Carbee herself is a bit of a contradiction: she’s a nursing major who loves to write. This summer, she self-published her first novel.

Inspired by a report Carbee heard on NPR, The Warm Cold follows a research crew of scientists stuck atop Mount Denali during a winter storm. It’s a story about survival and a testament to the human will to live.

Though she initially wanted to use the idea behind The Warm Cold to complete an assignment for a creative writing class taught by Associate Professor of Humanities Ewa Chrusciel, Carbee realized she had something bigger to tackle than a short story. She decided to write a different piece for her assignment and turn The Warm Cold into a novel.

Carbee's book is available on Amazon, in both physical and electronic format.

Despite their supposed differences, Carbee finds that nursing and writing are both exercises in empathy and getting inside someone else’s head. One of Carbee’s favorite parts of caring for people is listening to their stories.

Her latest work-in-progress explores the concept of “a good death,” certainly a topic relevant to her profession. Carbee’s experiences with older patients have made her realize the importance of end-of-life care.

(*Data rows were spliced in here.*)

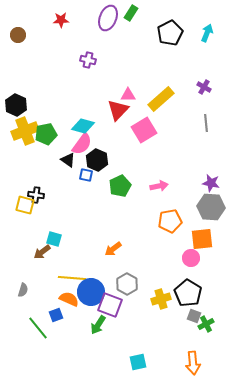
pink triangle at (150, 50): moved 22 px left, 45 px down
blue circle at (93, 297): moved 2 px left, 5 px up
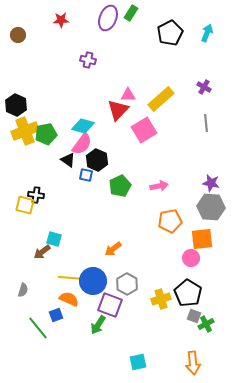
blue circle at (91, 292): moved 2 px right, 11 px up
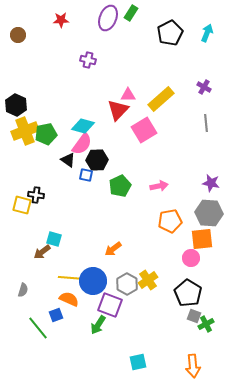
black hexagon at (97, 160): rotated 25 degrees counterclockwise
yellow square at (25, 205): moved 3 px left
gray hexagon at (211, 207): moved 2 px left, 6 px down
yellow cross at (161, 299): moved 13 px left, 19 px up; rotated 18 degrees counterclockwise
orange arrow at (193, 363): moved 3 px down
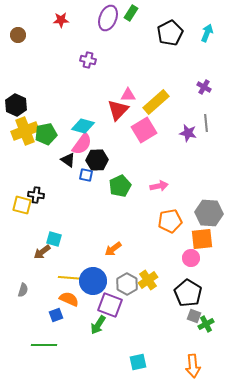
yellow rectangle at (161, 99): moved 5 px left, 3 px down
purple star at (211, 183): moved 23 px left, 50 px up
green line at (38, 328): moved 6 px right, 17 px down; rotated 50 degrees counterclockwise
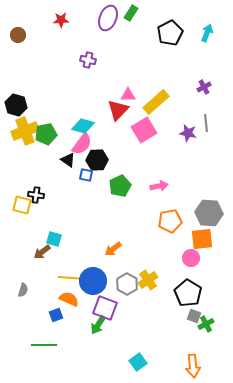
purple cross at (204, 87): rotated 32 degrees clockwise
black hexagon at (16, 105): rotated 10 degrees counterclockwise
purple square at (110, 305): moved 5 px left, 3 px down
cyan square at (138, 362): rotated 24 degrees counterclockwise
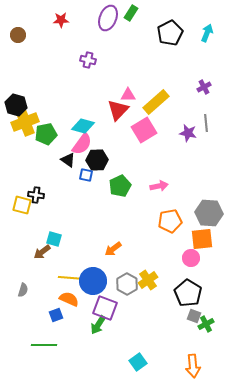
yellow cross at (25, 131): moved 9 px up
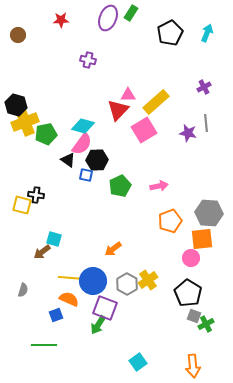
orange pentagon at (170, 221): rotated 10 degrees counterclockwise
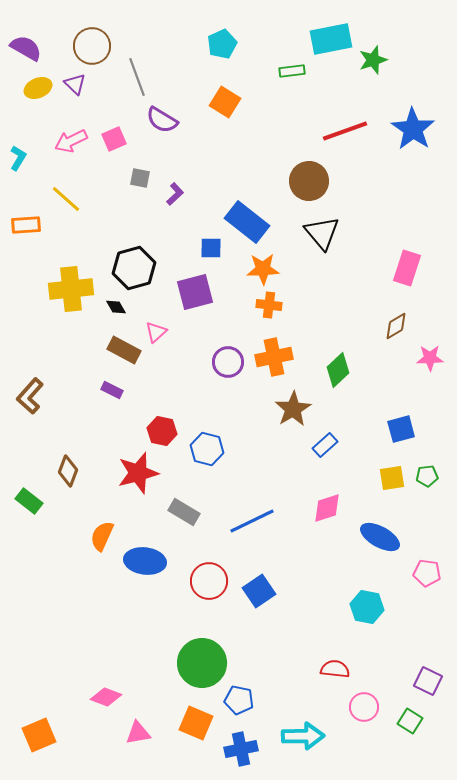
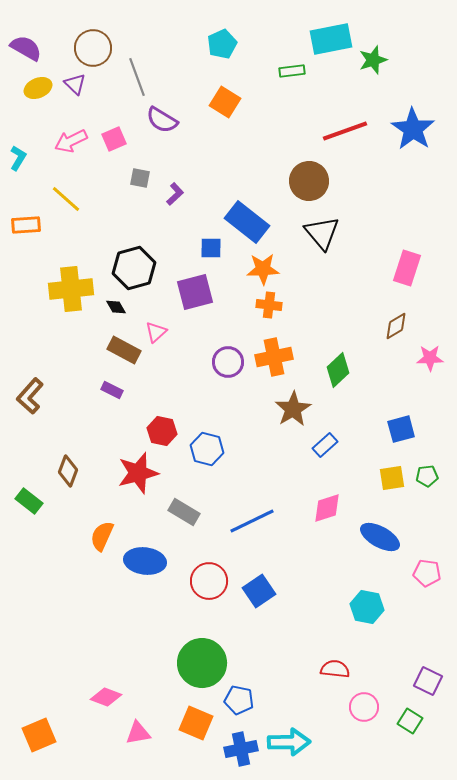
brown circle at (92, 46): moved 1 px right, 2 px down
cyan arrow at (303, 736): moved 14 px left, 6 px down
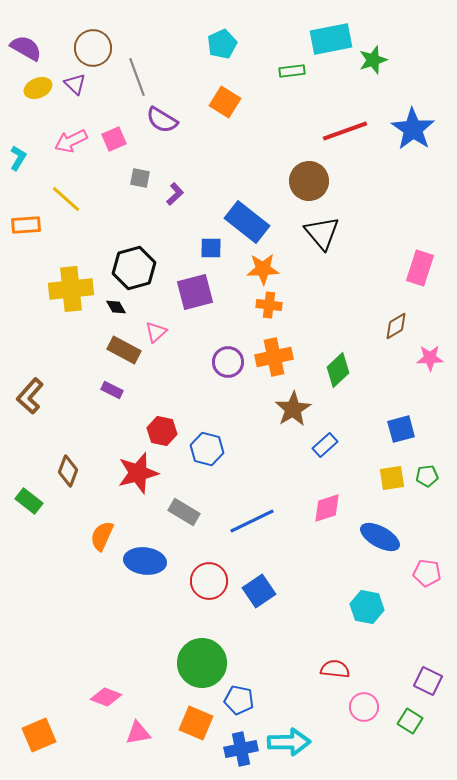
pink rectangle at (407, 268): moved 13 px right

“It can be hard for someone who hasn’t had a lot of experience and is still in school to recognize that old people were young once, too,” Carbee said. “You can translate that concept into a story and make it interesting.”

Juggling clubs and a part-time job means Carbee has a packed schedule. Finding time to write is difficult, but she’s developed a routine: For every completed flashcard set or predetermined number of textbook pages read, she writes 200 words. Carbee alternates between her worlds for the whole day.

“It motivates me on both ends,” she says. “I think getting out of each frame of mind is super helpful.”

Looking ahead, Carbee hopes to keep writing while working in critical care before pursuing an advanced nursing degree. She’s been exposed to patients with a variety conditions during her clinical rotations on a medical specialties unit, a neuroscience surgical floor and a critical-care step down unit. She’s interested in oncology and palliative care, but knows that life rarely goes according to plan.

“There’s a longer list of things I’m interested in than not,” she said in reference to how she’s keeping her options open. It’s not a surprising statement, coming from her.